Can you delete a pointer without newing it up?

[asimorio]

Hi all,
If I don't new up a pointer, can I delete it?
see code below:

void A::foo()
{
char* buffer;
delete buffer;
return;
}


regards,
Vynce

 

[Rolf Magnus]

Hi all,
If I don't new up a pointer, can I delete it?

Well, you can, but the behavior will be undefined unless the pointer was a
null pointer. In that case, nothing is done.

 

[Ian Collins]

Hi all,
If I don't new up a pointer, can I delete it?
see code below:

void A::foo()
{
char* buffer;
delete buffer;

You can try, but your toilet might explode.

 

[=?ISO-8859-1?Q?Jens_M=FCller?=]

Hi all,
If I don't new up a pointer, can I delete it?
see code below:

void A::foo()
{
char* buffer;
delete buffer;
return;
}

No you can't, the behaviour of your

delete buffer;

is undefined.

What exactly is the purpose of that code?

 

[uraniumore235]

Now lets think about it. When you instantiate a pointer variable, you
obviously want to point it to some defined memory location. Since you
did not new-up or NULL-up a memory location, the pointer basically has
an undefined property. When you delete this pointer variable, which has
an undefined property, you are basically telling the compiler to return
the pointed to location ??? to the heap stack. Does this even make
sense? No!

 

[asimorio]

Well, now i modify a bit my code:
Will it make sense?

void A::Foo(void* a)
{
char* buffer = (char*) a;
delete buffer;
return;
}


regards,
Vynce

 

[Rolf Magnus]

Now lets think about it. When you instantiate a pointer variable, you
obviously want to point it to some defined memory location. Since you
did not new-up or NULL-up a memory location, the pointer basically has
an undefined property. When you delete this pointer variable, which has
an undefined property, you are basically telling the compiler to return
the pointed to location ??? to the heap stack. Does this even make
sense? No!

That reminds me of the Chewbacca defense

 

[Rolf Magnus]

Well, now i modify a bit my code:
Will it make sense?

void A::Foo(void* a)
{
char* buffer = (char*) a;
delete buffer;
return;
}

Yes, as long as A::Foo is only called with a pointer that points to a single
char allocated with new.

 

[Ian Collins]

Well, now i modify a bit my code:
Will it make sense?

void A::Foo(void* a)
{
char* buffer = (char*) a;
delete buffer;
return;
}

Even if your toilet doesn't explode, you program will surely crash. You
are telling delete to free memory that doesn't belong to the heap.

 

[Ian Collins]

Even if your toilet doesn't explode, you program will surely crash. You
are telling delete to free memory that doesn't belong to the heap.
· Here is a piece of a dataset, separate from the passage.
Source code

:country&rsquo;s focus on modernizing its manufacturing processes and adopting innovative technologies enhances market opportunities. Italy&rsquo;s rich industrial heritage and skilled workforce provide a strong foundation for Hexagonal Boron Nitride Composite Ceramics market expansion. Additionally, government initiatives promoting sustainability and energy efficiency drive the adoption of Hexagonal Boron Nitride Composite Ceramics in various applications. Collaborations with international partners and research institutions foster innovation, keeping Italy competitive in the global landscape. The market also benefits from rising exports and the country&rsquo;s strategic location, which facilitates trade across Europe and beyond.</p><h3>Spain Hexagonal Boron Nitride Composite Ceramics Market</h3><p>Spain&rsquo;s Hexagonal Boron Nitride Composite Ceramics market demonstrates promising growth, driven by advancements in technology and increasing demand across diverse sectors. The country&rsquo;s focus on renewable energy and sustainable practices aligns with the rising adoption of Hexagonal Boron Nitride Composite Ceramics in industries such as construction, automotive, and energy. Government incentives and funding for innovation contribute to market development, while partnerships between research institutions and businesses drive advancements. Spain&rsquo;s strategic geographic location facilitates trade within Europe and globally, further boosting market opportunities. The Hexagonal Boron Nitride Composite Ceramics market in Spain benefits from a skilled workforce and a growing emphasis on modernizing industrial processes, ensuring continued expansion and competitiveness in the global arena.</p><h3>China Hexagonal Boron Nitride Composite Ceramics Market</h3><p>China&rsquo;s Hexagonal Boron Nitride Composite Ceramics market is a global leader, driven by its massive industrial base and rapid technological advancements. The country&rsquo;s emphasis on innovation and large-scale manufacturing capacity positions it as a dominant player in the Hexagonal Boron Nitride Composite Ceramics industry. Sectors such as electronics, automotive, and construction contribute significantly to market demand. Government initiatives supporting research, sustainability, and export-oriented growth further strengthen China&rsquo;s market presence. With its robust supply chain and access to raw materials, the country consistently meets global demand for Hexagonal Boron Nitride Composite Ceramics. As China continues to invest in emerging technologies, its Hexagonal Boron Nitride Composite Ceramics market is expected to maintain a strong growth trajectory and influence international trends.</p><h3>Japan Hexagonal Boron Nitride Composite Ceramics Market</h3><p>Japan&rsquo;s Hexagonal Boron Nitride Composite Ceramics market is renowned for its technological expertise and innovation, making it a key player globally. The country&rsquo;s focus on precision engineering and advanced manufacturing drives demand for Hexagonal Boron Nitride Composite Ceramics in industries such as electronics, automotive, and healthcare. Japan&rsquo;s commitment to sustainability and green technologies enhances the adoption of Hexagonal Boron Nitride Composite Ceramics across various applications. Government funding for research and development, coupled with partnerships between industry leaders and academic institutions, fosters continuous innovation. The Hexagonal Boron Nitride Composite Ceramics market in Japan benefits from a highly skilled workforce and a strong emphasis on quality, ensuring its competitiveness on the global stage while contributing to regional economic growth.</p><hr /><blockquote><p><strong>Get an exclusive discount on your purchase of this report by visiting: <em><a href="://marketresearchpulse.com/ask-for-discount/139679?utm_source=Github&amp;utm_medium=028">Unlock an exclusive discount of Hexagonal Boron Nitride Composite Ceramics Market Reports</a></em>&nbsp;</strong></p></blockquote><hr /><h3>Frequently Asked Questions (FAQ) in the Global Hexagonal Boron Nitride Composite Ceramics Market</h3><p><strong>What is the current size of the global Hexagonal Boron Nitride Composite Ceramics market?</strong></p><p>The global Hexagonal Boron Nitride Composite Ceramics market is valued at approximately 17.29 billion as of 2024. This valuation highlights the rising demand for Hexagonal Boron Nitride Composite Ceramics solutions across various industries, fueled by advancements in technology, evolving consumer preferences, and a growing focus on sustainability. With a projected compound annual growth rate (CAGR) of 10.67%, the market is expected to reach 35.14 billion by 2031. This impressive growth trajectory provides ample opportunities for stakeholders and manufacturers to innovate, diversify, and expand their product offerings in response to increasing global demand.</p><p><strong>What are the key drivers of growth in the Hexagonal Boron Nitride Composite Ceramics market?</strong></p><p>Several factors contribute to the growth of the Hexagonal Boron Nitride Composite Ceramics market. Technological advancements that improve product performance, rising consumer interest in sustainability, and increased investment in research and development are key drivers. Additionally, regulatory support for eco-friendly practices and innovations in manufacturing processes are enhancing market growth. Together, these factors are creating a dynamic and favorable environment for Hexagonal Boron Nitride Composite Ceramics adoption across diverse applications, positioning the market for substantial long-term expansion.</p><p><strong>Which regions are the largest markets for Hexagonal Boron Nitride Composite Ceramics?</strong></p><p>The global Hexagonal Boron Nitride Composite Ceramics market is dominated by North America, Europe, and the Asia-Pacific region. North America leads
Oops, didn't see the pointer passed in as a parameter.

 

[Rolf Magnus]

Yes, as long as A::Foo is only called with a pointer that points to a
single char allocated with new.

.... or a null pointer.

 

[Tomás]

asimorio posted:

Hi all,
If I don't new up a pointer, can I delete it?
see code below:

void A::foo()
{
char* buffer;
delete buffer;
return;
}

Think of "new" as a function which returns the address of the object it
creates:

char *new();

Think of "delete" as a function which takes as an argument the address of
the object which was created:

void delete( char * );


The first line of your code defines a local variable without initialising
it. "buffer" contains white noise. It may contain the memory address
70470980, or it may contain the memory address 9327052, or it may contain
the memory address 27696368.

Now you pass this address to "delete". Bottom line is this:

You can only give "delete" an address which was returned from "new",
otherwise it's undefined behaviour.
You can only give "delete []" an address which was returned from "new
[]", otherwise it's undefined behaviour.

Of course, the exception to this is that you can safely give "delete" or
"delete []" a null pointer, and it will have no effect:

delete static_cast<char*>(0);
delete [] static_cast<char*>(0);


-Tomás